▸ **Document excerpt**:

# # # # #

These are covered in the Company Tax Manual (CTM). Links within INTM to other manuals may not be “live” links, but will work as search terms on the HMRC website, and possibly on internet search engines.

How thin capitalisation arises

When a company operates at arm’s length from its sources of funding, commercial considerations drive the decision to raise funds either through debt, equity, or a mixture of the two. There is a marked difference in tax treatment between debt finance and equity, in that interest on debt is deductible from profits, whereas dividends on shares are not. This is explored in more detail in the Practical Thin Cap Guidance from INTM510000 onwards.

When a company borrows from or with the support of other group companies, funding decisions may not be driven by commercial considerations alone. The connection between the parties involved might allow them to change the way in which the funding is obtained in ways unavailable or unattractive to the borrower at arm’s length, or to take on funding risks which an independent borrower would avoid. Factors such as group policy, strategy, and tax planning will sit alongside commercial considerations.

As a result of the differences in tax treatment between interest and dividends, a company which increases its indebtedness, and thereby increases its interest payments, reduces the tax it has to pay.

# # # # #

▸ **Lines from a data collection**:
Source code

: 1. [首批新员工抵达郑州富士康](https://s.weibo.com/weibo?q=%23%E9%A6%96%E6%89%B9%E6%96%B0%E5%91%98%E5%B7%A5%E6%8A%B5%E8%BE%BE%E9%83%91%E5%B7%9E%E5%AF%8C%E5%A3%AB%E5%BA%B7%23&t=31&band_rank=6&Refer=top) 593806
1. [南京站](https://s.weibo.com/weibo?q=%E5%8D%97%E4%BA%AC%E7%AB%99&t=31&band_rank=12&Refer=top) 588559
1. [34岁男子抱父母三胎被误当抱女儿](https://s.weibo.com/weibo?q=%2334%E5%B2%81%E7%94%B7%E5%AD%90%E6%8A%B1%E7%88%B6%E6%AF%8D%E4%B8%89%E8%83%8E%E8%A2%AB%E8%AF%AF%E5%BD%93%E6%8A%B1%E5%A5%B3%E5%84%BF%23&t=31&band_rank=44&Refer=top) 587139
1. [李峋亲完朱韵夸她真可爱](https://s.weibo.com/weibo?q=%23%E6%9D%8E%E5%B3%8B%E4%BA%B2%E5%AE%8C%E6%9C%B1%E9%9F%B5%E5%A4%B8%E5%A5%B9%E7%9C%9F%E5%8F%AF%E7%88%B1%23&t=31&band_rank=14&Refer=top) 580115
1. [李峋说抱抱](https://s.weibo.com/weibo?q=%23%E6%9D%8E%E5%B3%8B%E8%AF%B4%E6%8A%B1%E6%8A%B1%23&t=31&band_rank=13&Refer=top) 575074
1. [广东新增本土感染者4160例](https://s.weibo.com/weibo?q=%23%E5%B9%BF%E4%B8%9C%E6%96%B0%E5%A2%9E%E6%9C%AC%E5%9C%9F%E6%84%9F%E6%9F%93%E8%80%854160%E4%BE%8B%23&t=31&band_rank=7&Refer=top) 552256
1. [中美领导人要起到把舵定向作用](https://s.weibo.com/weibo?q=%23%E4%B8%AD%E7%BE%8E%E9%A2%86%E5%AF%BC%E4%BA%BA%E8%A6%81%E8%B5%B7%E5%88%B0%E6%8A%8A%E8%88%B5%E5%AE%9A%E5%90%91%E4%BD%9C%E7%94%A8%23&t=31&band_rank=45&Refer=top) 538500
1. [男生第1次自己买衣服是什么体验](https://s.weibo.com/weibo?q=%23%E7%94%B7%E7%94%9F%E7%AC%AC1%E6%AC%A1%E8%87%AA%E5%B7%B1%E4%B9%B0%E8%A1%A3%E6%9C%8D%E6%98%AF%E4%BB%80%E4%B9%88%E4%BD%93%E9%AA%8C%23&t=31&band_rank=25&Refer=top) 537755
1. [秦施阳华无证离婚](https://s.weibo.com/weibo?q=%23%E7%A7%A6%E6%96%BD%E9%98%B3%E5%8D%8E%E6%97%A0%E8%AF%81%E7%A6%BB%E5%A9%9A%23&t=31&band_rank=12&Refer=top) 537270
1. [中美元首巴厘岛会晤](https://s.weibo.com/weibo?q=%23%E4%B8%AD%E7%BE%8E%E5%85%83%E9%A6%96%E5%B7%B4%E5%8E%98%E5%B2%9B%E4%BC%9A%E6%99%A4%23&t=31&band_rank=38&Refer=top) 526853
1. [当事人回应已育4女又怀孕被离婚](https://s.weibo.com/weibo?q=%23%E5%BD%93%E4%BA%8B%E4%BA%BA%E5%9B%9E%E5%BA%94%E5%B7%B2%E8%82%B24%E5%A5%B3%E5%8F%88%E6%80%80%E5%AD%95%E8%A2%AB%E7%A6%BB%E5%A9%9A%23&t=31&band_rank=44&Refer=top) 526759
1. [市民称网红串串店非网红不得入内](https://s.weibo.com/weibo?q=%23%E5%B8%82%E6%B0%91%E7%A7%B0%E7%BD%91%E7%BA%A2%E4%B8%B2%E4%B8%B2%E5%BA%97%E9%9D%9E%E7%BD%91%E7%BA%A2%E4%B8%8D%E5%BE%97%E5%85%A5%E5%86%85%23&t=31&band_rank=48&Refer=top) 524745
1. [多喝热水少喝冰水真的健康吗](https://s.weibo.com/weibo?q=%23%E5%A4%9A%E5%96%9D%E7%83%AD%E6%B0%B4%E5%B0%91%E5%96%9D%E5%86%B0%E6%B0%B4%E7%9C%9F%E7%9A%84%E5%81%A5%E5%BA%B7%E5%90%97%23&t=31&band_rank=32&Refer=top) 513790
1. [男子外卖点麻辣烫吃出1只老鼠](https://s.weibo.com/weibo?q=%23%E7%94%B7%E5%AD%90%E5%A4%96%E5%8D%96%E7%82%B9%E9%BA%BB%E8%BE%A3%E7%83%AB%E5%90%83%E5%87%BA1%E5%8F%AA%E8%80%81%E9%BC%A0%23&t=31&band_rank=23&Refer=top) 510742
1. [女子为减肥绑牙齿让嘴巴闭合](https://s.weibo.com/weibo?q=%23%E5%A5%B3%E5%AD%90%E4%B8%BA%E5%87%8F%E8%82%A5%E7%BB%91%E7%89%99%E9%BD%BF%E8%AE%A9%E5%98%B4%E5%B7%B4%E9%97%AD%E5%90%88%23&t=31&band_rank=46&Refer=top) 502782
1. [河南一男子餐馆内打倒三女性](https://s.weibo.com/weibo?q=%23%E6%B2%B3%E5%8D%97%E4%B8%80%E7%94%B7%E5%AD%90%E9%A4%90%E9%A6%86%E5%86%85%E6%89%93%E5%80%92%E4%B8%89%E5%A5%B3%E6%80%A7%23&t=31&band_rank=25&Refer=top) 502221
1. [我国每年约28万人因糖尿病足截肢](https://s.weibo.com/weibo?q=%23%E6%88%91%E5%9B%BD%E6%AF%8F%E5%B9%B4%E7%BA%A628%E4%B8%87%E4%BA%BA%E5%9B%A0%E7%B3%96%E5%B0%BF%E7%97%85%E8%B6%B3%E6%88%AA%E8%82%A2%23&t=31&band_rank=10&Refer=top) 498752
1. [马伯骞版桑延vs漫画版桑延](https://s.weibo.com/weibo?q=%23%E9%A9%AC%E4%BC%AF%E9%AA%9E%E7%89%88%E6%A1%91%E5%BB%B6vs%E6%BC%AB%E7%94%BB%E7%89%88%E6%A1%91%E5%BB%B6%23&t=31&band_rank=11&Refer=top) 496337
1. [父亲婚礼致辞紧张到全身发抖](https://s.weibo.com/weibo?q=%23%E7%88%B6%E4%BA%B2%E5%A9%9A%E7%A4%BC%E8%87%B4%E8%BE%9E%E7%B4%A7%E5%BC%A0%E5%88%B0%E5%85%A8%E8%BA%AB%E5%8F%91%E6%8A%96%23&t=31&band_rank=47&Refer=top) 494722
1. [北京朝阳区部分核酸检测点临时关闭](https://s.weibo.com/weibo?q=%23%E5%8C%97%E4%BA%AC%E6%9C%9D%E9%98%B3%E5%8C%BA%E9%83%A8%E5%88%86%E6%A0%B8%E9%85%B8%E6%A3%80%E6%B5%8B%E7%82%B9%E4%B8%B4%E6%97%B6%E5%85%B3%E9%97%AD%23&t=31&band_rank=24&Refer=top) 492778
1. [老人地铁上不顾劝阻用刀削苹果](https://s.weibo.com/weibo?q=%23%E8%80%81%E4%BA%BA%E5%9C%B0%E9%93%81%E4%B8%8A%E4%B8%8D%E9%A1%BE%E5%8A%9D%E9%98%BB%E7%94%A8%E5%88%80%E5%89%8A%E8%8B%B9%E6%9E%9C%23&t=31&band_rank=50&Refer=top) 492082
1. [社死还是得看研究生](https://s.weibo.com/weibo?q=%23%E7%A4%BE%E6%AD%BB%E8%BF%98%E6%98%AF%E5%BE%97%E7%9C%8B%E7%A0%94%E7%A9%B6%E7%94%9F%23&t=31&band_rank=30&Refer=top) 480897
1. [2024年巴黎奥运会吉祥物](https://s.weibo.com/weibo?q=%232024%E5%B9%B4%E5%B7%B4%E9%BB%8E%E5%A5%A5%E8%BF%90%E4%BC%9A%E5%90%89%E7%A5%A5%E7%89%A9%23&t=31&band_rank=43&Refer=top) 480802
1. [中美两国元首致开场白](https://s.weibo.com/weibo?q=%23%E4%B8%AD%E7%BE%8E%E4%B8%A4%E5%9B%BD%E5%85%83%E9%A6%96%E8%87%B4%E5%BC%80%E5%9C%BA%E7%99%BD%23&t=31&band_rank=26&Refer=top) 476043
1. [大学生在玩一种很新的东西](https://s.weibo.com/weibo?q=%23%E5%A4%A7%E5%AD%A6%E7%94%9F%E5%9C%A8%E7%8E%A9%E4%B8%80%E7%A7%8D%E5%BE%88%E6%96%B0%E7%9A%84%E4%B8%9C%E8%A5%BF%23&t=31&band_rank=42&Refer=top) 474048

# # # # #

▸ **Your assignment**: Please continue the thin capitalisation excerpt after its last sentence, the one ending "reduces the tax it has to pay."

▸ **Final answer**:
Thin capitalisation is just a form of transfer pricing, and is not limited to companies, except where the legislation says so, but this guidance concentrates largely on corporate relationships.

Thin capitalisation and tax planning

As with transfer pricing more generally, thin capitalisation does not require a tax avoidance motive. The aim of applying transfer pricing legislation is to ensure that arm’s length prices are recognised for goods, services, etc, for tax purposes. However, company finance is an easy and attractive way for groups to change the jurisdiction within which profits arise, and tax planning will be an aspect of the financing plans for any major corporate acquisition.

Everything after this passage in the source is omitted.